我经常程序集和二进制组件类似的看作是Lego。你可以很容易的抽出一个Lego然后用另一个代替。同样的,对于有相同接口的程序集来说,你应该可以很容易的把它抽出来然后用一个新的来替换。而且程序其它部份应该可以继续像往常一样运行。这和Lego有点像,如果你的所有参数和返回值都是接口,那么任何一个程序集就可以很容易的用另一个有相同接口的来代替(参见原则19)。
更小的程序集同样可以让你对程序启动时的开销进行分期处理。更大的程序要花上更多的CUP时间来加载,以及更多的时间来编译必须的IL到机器指令。应该只在启动时JIT一些必须的内容,而程序集是整个载入的,而且CLR要为程序集中的每个方法保存一个存根。
稍微休息一下,而且确保我们不会走到极端。这一原则是确保你不会创建出单个单片电路的程序,而是创建基于二进制的整体系统,而且是可重用的组件。不要参考这一原则而走到另一个极端。一个基于太多小程序集的大型应用程序的开销是相关的。如果你的程序使用了太多的程序集,那么在程序集之间的穿梭会产生更多的开销。在加载更多的程序集并转化IL为机器指令时,CLR的加载器有一点额外的工作要完成,那就是调整函数入口地址。
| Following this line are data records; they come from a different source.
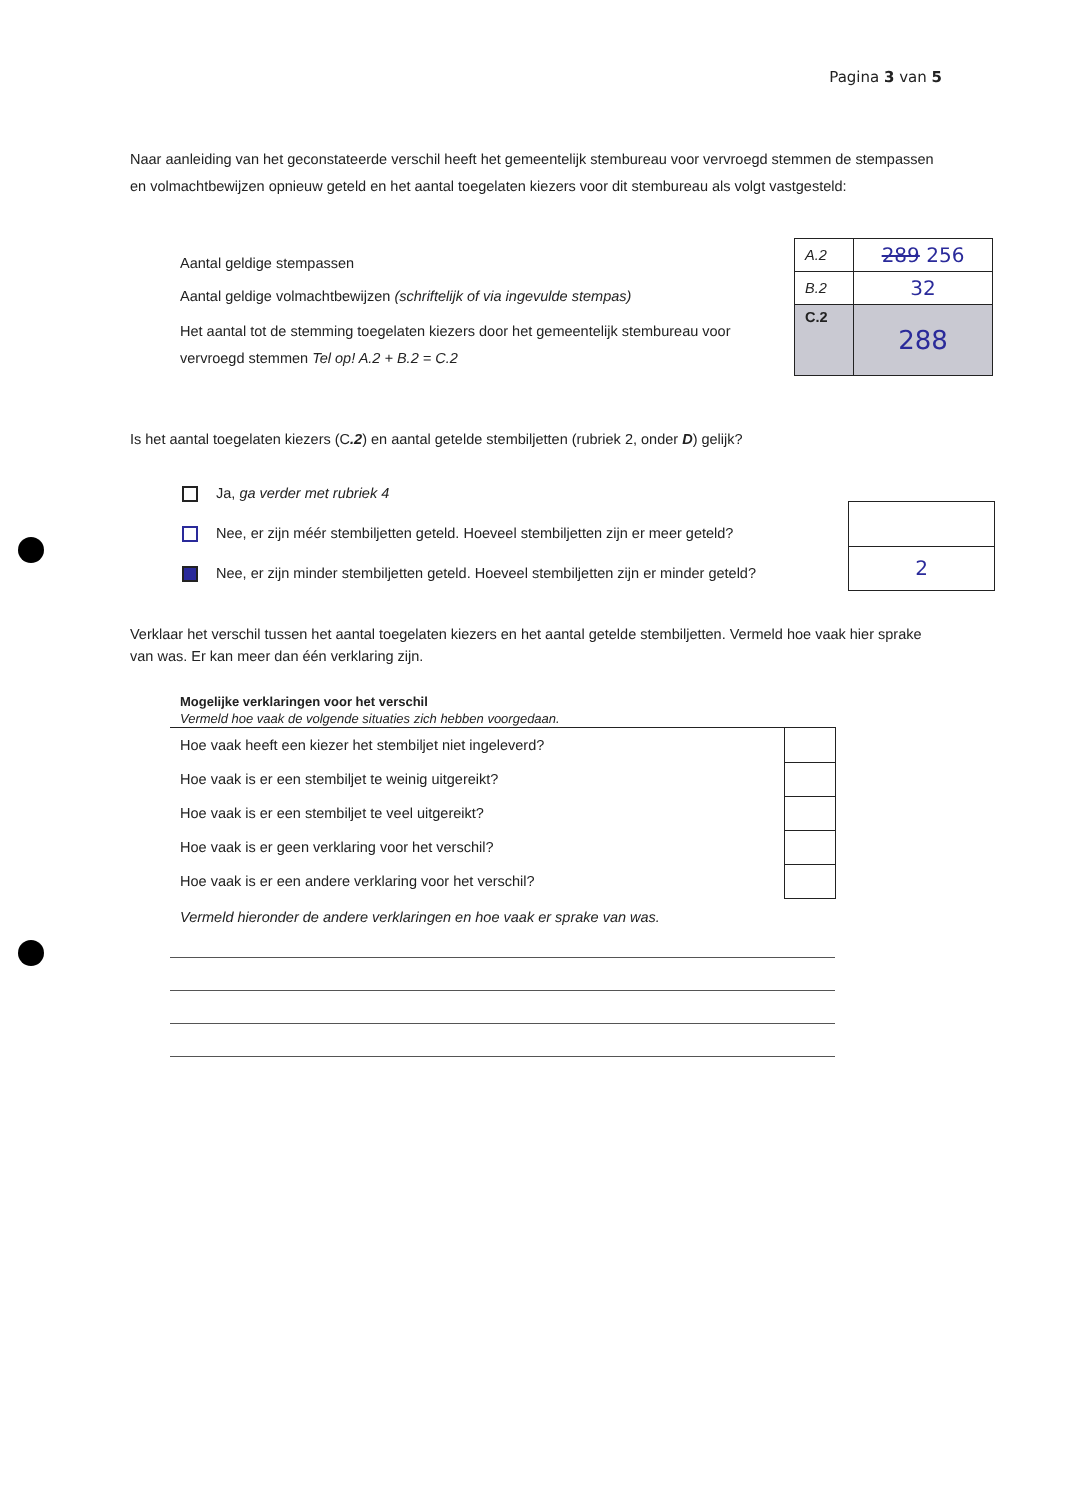Pagina 3 van 5
Naar aanleiding van het geconstateerde verschil heeft het gemeentelijk stembureau voor vervroegd stemmen de stempassen en volmachtbewijzen opnieuw geteld en het aantal toegelaten kiezers voor dit stembureau als volgt vastgesteld:
Aantal geldige stempassen
Aantal geldige volmachtbewijzen (schriftelijk of via ingevulde stempas)
Het aantal tot de stemming toegelaten kiezers door het gemeentelijk stembureau voor vervroegd stemmen Tel op! A.2 + B.2 = C.2
| A.2 | 289 256 |
| B.2 | 32 |
| C.2 | 288 |
Is het aantal toegelaten kiezers (C.2) en aantal getelde stembiljetten (rubriek 2, onder D) gelijk?
Ja, ga verder met rubriek 4
Nee, er zijn méér stembiljetten geteld. Hoeveel stembiljetten zijn er meer geteld?
Nee, er zijn minder stembiljetten geteld. Hoeveel stembiljetten zijn er minder geteld?
| 2 |
Verklaar het verschil tussen het aantal toegelaten kiezers en het aantal getelde stembiljetten. Vermeld hoe vaak hier sprake van was. Er kan meer dan één verklaring zijn.
Mogelijke verklaringen voor het verschil
Vermeld hoe vaak de volgende situaties zich hebben voorgedaan.
| Hoe vaak heeft een kiezer het stembiljet niet ingeleverd? | |
| Hoe vaak is er een stembiljet te weinig uitgereikt? | |
| Hoe vaak is er een stembiljet te veel uitgereikt? | |
| Hoe vaak is er geen verklaring voor het verschil? | |
| Hoe vaak is er een andere verklaring voor het verschil? | |
Vermeld hieronder de andere verklaringen en hoe vaak er sprake van was.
同样,以程序集之间穿梭时,安全性检查也会成为一个额外的开销。同一个程序集中的所有的代码具有相同的信任级别(并不是同样的访问级别,而是可信级别)。 无论何时,只要代码访问超出了一个程序集,CLR都要完成一些安全验证。程序花在程序集间穿梭的时间越少,相对程序的效率就更高。
这些与性能相关的说明并没有一个是劝阻你把一个大程序集分离成小程序集的。性能的损失是其次的,C#和.Net的设计是以组件为核心思想的,更好的伸缩性通常更有价值。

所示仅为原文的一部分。